In her continuing review of the topic of inappropriate relationships between teachers and their students, Erika Sanzi has come across another quirk in Rhode Island law:
In doing further research this week, I stumbled upon the very troubling fact that sex acts with 14 year olds by adults, including those in positions of authority, is perfectly legal under current law in both Rhode Island and Massachusetts. I called the the Rhode Island’s Attorney General’s office to confirm and, the next day, I received a call from them confirming what I had found. I asked them directly, over the phone, “so you are saying that it is perfectly legal for a teacher or school bus driver to sexually touch 14 year olds, with their consent, as long as there is no penetration?” Their response was a simple, “yes”.
Sanzi suggests that Rhode Island’s permissive laws are why we rarely have entries in the series of news stories having to do with teachers “arrested for sexual misconduct with students.” The states that generate those stories tend to “have laws on the books that make it a crime.”
Without contemplating the boundaries of the acts themselves, we could characterize the above blockquote as an illustration that Rhode Island permits grooming of young children to be prepared to go much farther once they hit the age of consent at 16.

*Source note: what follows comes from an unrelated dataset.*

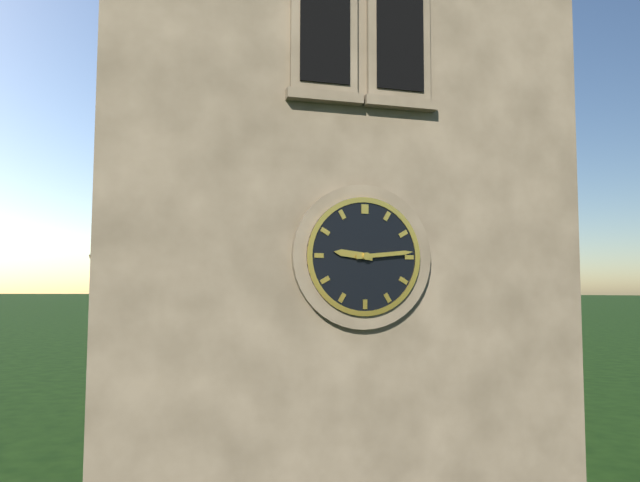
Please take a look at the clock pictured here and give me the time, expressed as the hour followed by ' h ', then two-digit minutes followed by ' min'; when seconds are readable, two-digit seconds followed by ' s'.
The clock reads 9 h 14 min
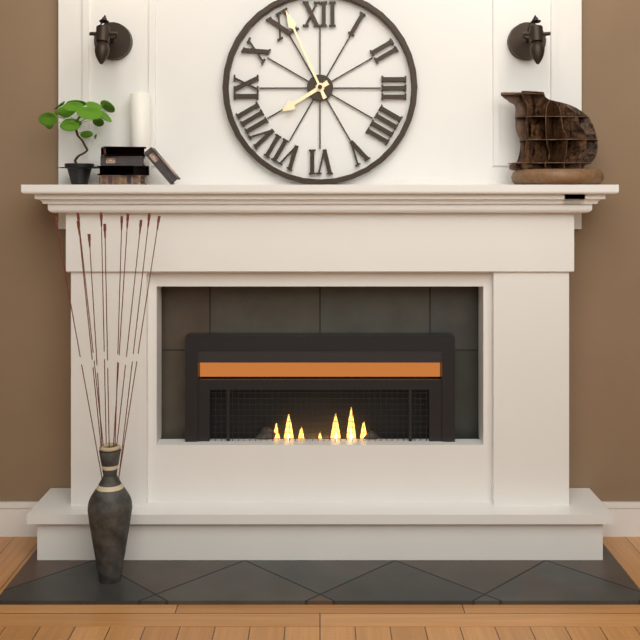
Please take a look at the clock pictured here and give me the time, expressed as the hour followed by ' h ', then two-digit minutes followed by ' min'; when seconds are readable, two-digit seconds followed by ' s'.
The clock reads 7 h 56 min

A question of consistency arises. Rhode Island law forbids second degree sexual assault, defined as any “sexual contact with another person” if the other person is “mentally incapacitated, mentally disabled, or physically helpless” or the accused “uses force, element of surprise, or coercion,” whatever these things might entail. The law even takes care to include “medical treatment or examination” as a potential means of assault.
Yet, the rationale for statutory rape (that is, sex with minors) is that children are not sufficiently mature to consent. If that’s the case, then it isn’t clear why third degree sexual assault, which is Rhode Island’s designation for statutory rape, would be limited to “sexual penetration.” Why would inappropriately touching an adult who has the mental capacities of a child be violative, but inappropriately touching a child would not?
Of course, one can understand why the law pulls back from drawing very hard lines around such relationships. Should we find it hard to believe that a 17 year old might fall in love with somebody who is just shy of 15, with the consequence that there would be a period during which the one is over 18 and the other is under 16? After all, the law defines “sexual contact” broadly enough to include (as the old song goes) heavy petting.
Even this allowance to human freedom, however, reinforces Sanzi’s complaint that teachers aren’t in a special category for these relationships. As easy as it may be to imagine students or coworkers or neighbors who have relationships that we’d hesitate to criminalize, those sympathetic situations shouldn’t apply to teachers and their students.